De man van twee miljoen

De man van elf miljoen, die Tony Musulin blijkt te heten (nee, niks T.M. te L. hier, gewoon Tony Musulin uit Lyon), afijn, die dus, kreeg niet al het geld in één keer mee. Daarom had hij 9 miljoen in een busje verstopt. Als je de stapels geld ziet, begrijp je dat je dat niet allemaal in een weekendtas krijgt, zoals in de film. Dat busje was snel gevonden, door de politie, die nog twee dagen op de loer heeft gelegen in de hoop dat Tony het geld alsnog zou komen ophalen. Tony liet zich niet meer zien.

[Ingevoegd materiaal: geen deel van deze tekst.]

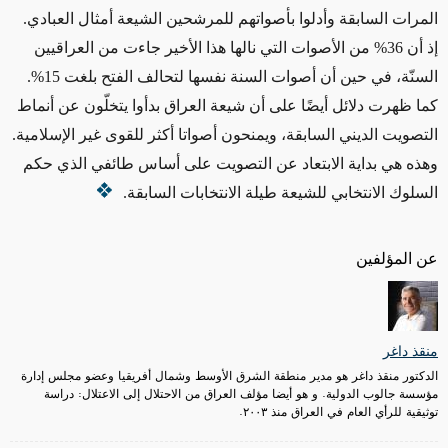
المرات السابقة وأدلوا بأصواتهم للمرشحين الشيعة أمثال العبادي.
إذ أن 36% من الأصوات التي نالها هذا الأخير جاءت من العراقيين
السنّة، في حين أن أصوات السنة نفسها لتحالف الفتح بلغت 15%.
كما ظهرت دلائل أيضًا على أن شيعة العراق بدأوا يتخلّون عن أنماط
التصويت الديني السابقة، ويمنحون أصواتا أكثر للقوى غير الإسلامية.
وهذه هي بداية الابتعاد عن التصويت على أساس طائفي الذي حكم
السلوك الانتخابي للشيعة طيلة الانتخابات السابقة.
عن المؤلفين
منقذ داغر
الدكتور منقذ داغر هو مدير منطقة الشرق الأوسط وشمال أفريقيا وعضو مجلس إدارة
مؤسسة جالوب الدولية. و هو أيضا مؤلف العراق من الاحتلال إلى الاعتلال: دراسة
توثيقية للرأي العام في العراق منذ ٢٠٠٣.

Misschien vond Tony twee miljoen ook wel oké en ligt hij al een week lang op een of ander palmenstrand.
Ondertussen is Tony de held van het net. Op facebook had de Tony-fanclub binnen de kortste keren duizenden leden (nee, mij niet). Je kunt kopjes en T-shirts kopen met Tony's kop erop, "Tony best driver 2009" staat er dan bijvoorbeeld onder.
We komen steeds meer te weten over Tony. Zo had hij 12 bankrekeningen bij zes verschillende banken, een Ferrari en enkele appartementjes als belegging.
Ik vond mijn fantasie-Tony leuker, maar fantasie is wel vaker mooier dan de realiteit.